Craft beer passed that point about 3-4 years ago when every brewer out there tried to cover up for their shortcomings in brewing by just throwing in more and more hops. To this day, I would still prefer a standard Sierra Nevada over about 99% of the craft IPAs simply because they set their recipe to make it drinkable and haven’t continued to stuff more and more hops into it chasing the latest trend.
I would add this continual over-hopping is probably what make Gose popular as people don’t want to admit that they don’t actually want a beer that tastes like pine tar and dirt with 10% alcohol so they pretend to like this newest, trendy beer which is equally awful just so they can avoid it.
James, all you did with this comment is to speak for yourself and six or eight buddies you drink beer with. The IPA is still – by MILES – the most popular beer style in the US. Gose is generating some mild interest and it’s a great, light style of beer, for those who like sour-tart, but its total sales is MAYBE 1/70th of what IPA generates. And the comment about red wines trying to be “bigger” is AT LEAST ten years out of date. The real trend in the past five to seven years has been for wines that are more balanced, less alcohol, and less overt fruitiness and that God-awful slathering of oak that used to be everywhere in American wine. Certain California wineries made their bones making big, high ABV wines and some may still do that and why? Because there are still a LOT of people who like that.

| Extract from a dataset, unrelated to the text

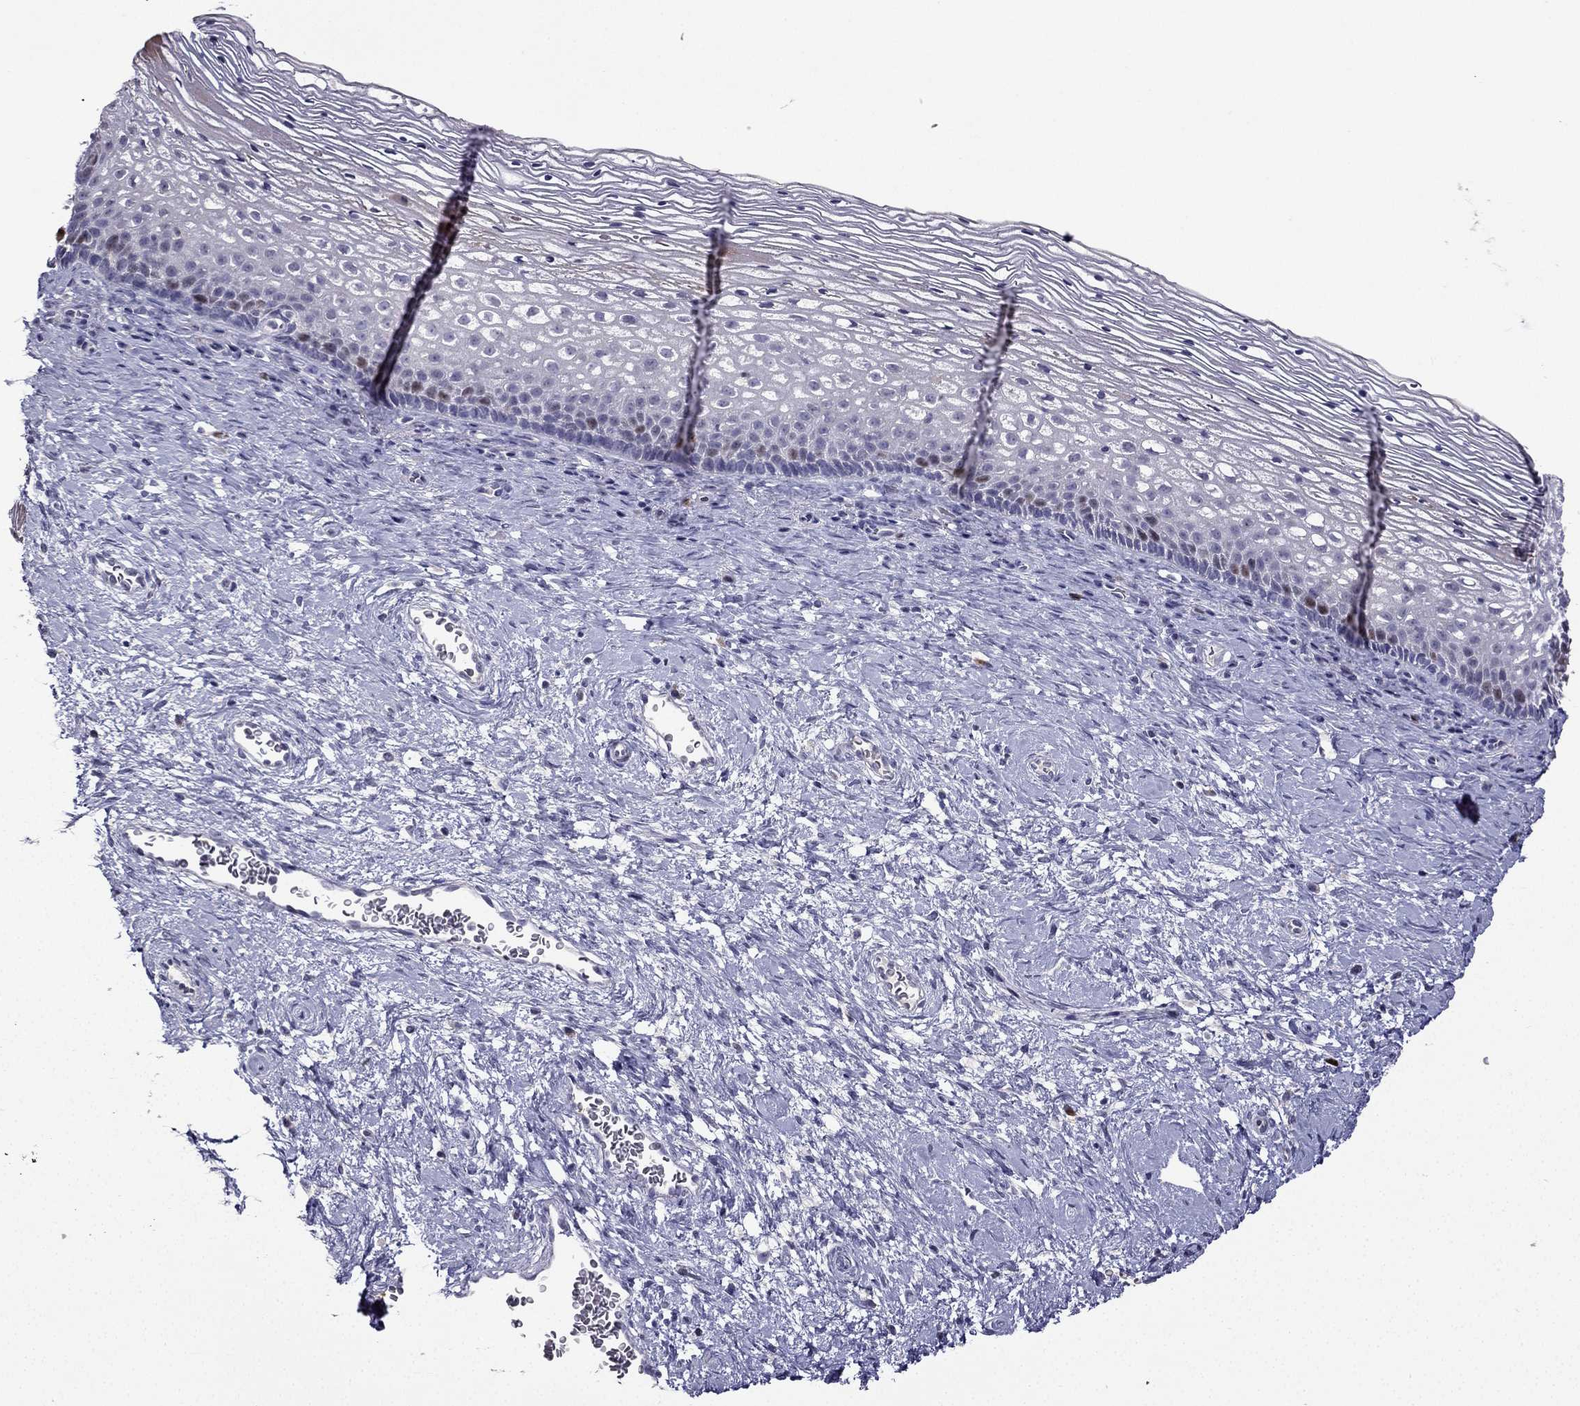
{"staining": {"intensity": "negative", "quantity": "none", "location": "none"}, "tissue": "cervix", "cell_type": "Glandular cells", "image_type": "normal", "snomed": [{"axis": "morphology", "description": "Normal tissue, NOS"}, {"axis": "topography", "description": "Cervix"}], "caption": "DAB (3,3'-diaminobenzidine) immunohistochemical staining of unremarkable human cervix demonstrates no significant positivity in glandular cells.", "gene": "UHRF1", "patient": {"sex": "female", "age": 34}}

And the real trend in IPA is toward more emphasis in hops that display citrus, florals, spice, tree fruits, and sweet herbs. That IPA Overdose has been gone for about six years, now. The New England Style IPA is ALL about citrus and tree fruit and tropicals and florals. The big resin and grapefruit that dominated for about 15 years is mostly gone. I don’t know what it is that you’re even saying. ANY precise overview of more than some handful of breweries quickly reveals that no one is jumping the shark (a truly tedious, worn-out phrase) on hops lately. Have you gotten out to try these breweries that you speak of? You toss Oregon craft brewers into the trash bin of over-hopping when it’s mainly Oregon brewers who are leading the charge AWAY from massive hops.
Look, the IPA became universal and omnipresent because PEOPLE LOVE HOPS. It was NOT rammed down anybody’s throats. It was simple response to demand and that demand is actually just as strong as it ever was, even though the overall nature of the IPA has changed. The woman who wrote that article was a total neophyte who based all her conclusions on just what you have: the conversations she has with her immediate circle of friends. I wish that wasn’t so deadly common but it is. Roving bands of young people hang with a bunch of buds at breweries and feed off group-think and come to believe that the whole world thinks about beer the way they do. It’s as common as dirt. But any reading of the statistics on what actually sells in craft beer and as much back ‘n’ forth as I have in a year with brewers and trade professionals and distributors, and average Joes in taprooms quickly kills the arguments made in her post. The notion that people are turning away from the IPA OR forward hops in beer is simply not AT ALL true. They ARE, Thank God, becoming more open to other styles and that is nothing but good. Your comment reveals mostly your own tastes and your own dislike of hops and little else about the real facts of craft brewing in 2017.